** Opening DATA SHOWN block **

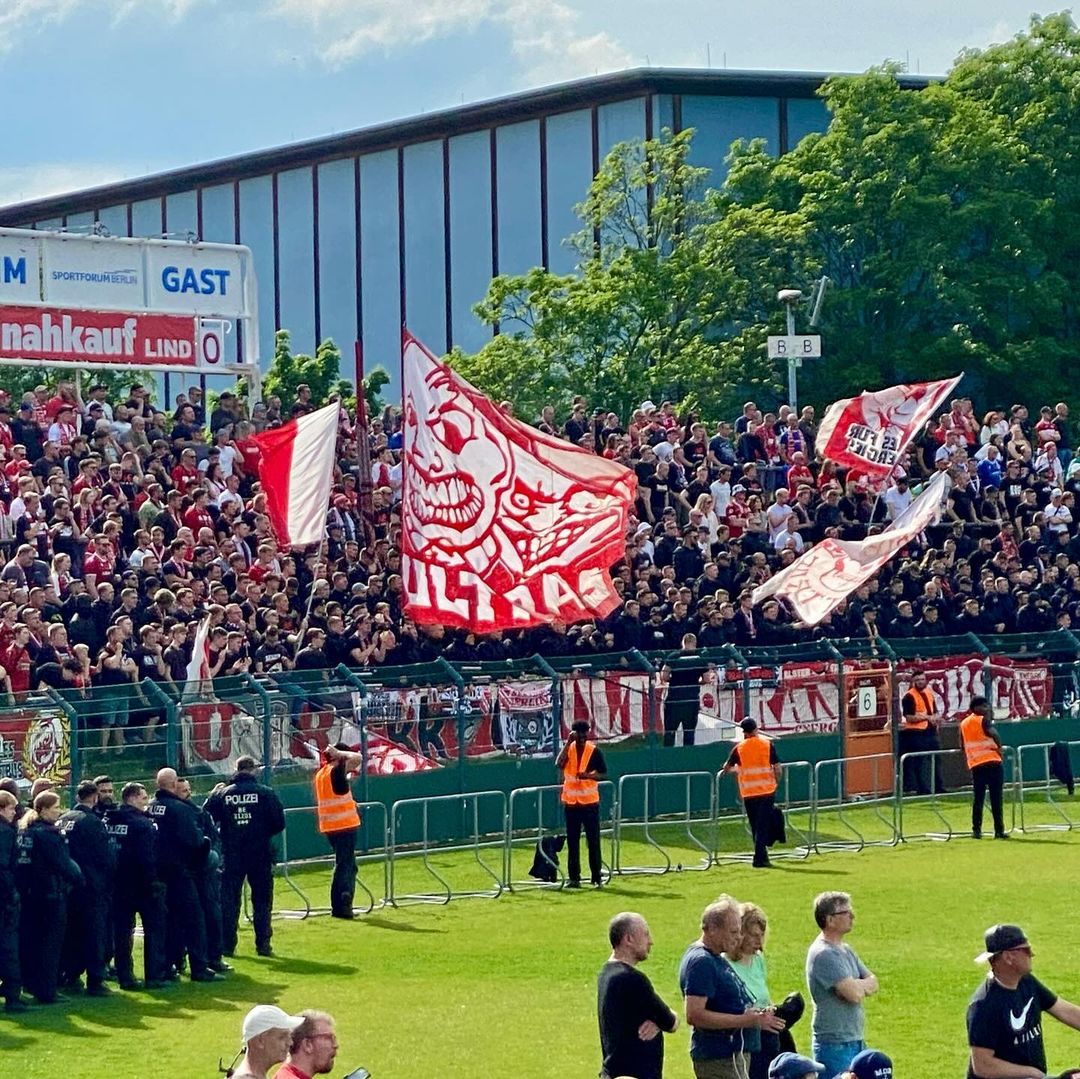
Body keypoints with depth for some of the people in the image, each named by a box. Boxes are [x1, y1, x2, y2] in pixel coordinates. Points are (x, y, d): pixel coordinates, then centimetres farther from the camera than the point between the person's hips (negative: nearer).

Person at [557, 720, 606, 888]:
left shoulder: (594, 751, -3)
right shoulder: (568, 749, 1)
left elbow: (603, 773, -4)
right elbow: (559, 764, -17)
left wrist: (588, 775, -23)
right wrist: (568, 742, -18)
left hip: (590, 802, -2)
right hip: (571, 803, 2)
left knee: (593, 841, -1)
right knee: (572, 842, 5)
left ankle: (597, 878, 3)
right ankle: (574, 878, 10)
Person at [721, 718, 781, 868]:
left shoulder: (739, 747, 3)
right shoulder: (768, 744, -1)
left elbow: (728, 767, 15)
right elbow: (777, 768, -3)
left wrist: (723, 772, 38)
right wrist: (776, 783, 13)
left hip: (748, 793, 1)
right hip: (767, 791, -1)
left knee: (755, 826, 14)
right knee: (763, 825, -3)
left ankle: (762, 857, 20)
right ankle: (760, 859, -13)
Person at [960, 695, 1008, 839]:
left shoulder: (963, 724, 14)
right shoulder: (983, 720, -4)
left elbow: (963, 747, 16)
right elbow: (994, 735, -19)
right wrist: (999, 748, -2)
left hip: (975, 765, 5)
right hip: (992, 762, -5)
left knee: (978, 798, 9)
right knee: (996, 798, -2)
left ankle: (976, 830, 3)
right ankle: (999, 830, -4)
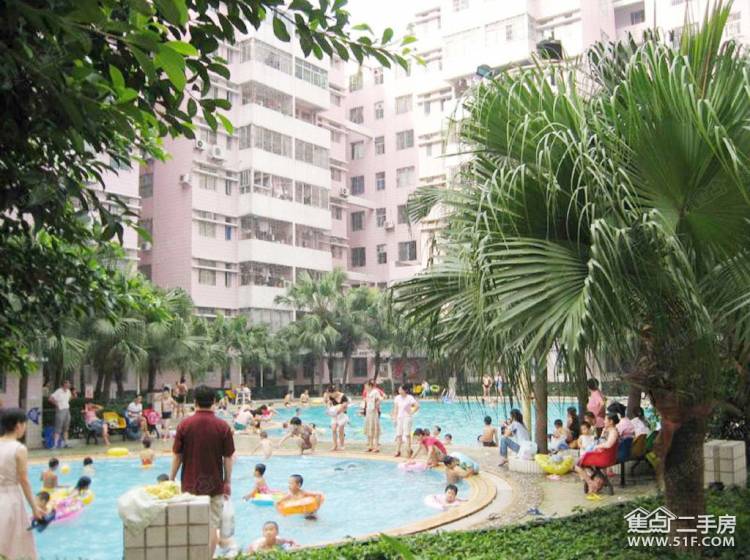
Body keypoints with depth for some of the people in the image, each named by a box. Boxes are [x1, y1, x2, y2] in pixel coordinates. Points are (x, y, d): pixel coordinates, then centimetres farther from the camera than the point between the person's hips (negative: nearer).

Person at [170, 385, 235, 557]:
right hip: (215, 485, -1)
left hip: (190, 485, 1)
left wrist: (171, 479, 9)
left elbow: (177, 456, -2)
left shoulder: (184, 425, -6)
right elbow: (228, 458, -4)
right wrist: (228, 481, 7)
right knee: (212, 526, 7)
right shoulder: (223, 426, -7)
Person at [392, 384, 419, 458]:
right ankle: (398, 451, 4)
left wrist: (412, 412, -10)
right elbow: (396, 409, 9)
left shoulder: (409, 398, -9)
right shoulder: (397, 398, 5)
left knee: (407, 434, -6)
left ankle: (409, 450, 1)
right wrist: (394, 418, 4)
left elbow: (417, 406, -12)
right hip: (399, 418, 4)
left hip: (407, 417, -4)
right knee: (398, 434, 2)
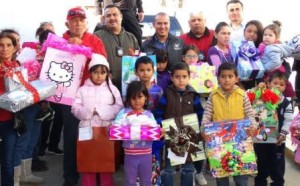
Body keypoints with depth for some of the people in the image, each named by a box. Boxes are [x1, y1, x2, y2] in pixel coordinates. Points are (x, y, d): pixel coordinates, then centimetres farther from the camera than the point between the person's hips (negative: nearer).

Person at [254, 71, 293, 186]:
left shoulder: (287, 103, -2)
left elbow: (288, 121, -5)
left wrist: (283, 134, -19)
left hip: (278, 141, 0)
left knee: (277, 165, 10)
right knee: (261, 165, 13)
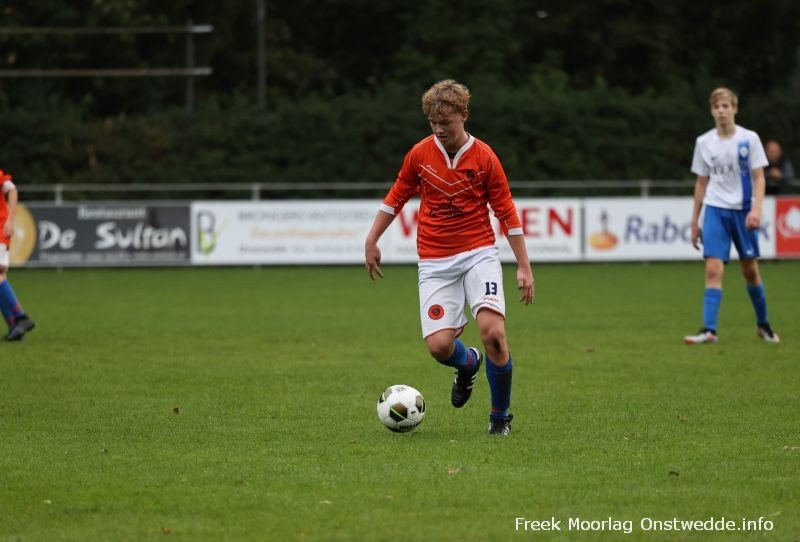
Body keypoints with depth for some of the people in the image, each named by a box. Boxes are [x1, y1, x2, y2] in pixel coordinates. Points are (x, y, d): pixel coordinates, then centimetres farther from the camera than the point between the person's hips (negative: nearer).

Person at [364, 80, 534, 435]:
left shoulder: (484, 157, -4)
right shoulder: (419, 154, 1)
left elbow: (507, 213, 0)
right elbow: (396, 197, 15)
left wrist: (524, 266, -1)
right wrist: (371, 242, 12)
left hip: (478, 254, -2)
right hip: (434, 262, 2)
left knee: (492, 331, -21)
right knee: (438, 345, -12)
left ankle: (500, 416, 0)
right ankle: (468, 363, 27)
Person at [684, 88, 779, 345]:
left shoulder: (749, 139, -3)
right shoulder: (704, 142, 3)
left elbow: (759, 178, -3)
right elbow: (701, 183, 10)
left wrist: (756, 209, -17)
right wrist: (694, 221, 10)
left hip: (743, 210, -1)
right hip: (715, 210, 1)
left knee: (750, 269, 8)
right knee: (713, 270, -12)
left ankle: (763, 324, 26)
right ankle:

** Closing DATA SHOWN block **

§ **TASK REQUIREMENTS**
Begin at the line that has "right knee: (398, 434, 2)" and stop after the line that has "right knee: (713, 270, -12)". Rewrite only those lines of the listing, switching "Person at" to "Subject at" and leaving everything else unchanged, and omit the picture markers from your answer.

§ **TASK ANSWER**
right knee: (398, 434, 2)
Body keypoints with depth for some of the people in the image, each named by a box. Boxes are [x1, y1, x2, y2] in pixel coordinates. Points are (x, y, d): pixel coordinates, then centimetres farther from the camera than the point between the person's hips (negative: nearer).

Subject at [254, 71, 293, 186]:
left shoulder: (287, 103, -2)
left elbow: (288, 121, -5)
left wrist: (283, 134, -19)
left hip: (278, 141, 0)
left knee: (277, 165, 10)
right knee: (261, 165, 13)
Body keypoints with depth for some of the people in the image, each named by a box. Boxes are [x1, y1, x2, y2] in pixel coordinates. Points are (x, y, d): pixel coordinates, then centimetres farther from the camera than the point between the person's hips (negative: nearer).

Subject at [364, 80, 534, 435]:
left shoulder: (484, 157, -4)
right shoulder: (419, 154, 1)
left elbow: (507, 213, 0)
right elbow: (396, 197, 15)
left wrist: (524, 266, -1)
right wrist: (371, 242, 12)
left hip: (478, 254, -2)
right hip: (434, 262, 2)
left knee: (492, 331, -21)
right knee: (438, 345, -12)
left ankle: (500, 416, 0)
right ankle: (468, 363, 27)
Subject at [684, 88, 779, 345]:
left shoulder: (749, 139, -3)
right shoulder: (704, 142, 3)
left elbow: (759, 178, -3)
right elbow: (701, 183, 10)
left wrist: (756, 209, -17)
right wrist: (694, 221, 10)
left hip: (743, 210, -1)
right hip: (715, 210, 1)
left knee: (750, 269, 8)
right knee: (713, 270, -12)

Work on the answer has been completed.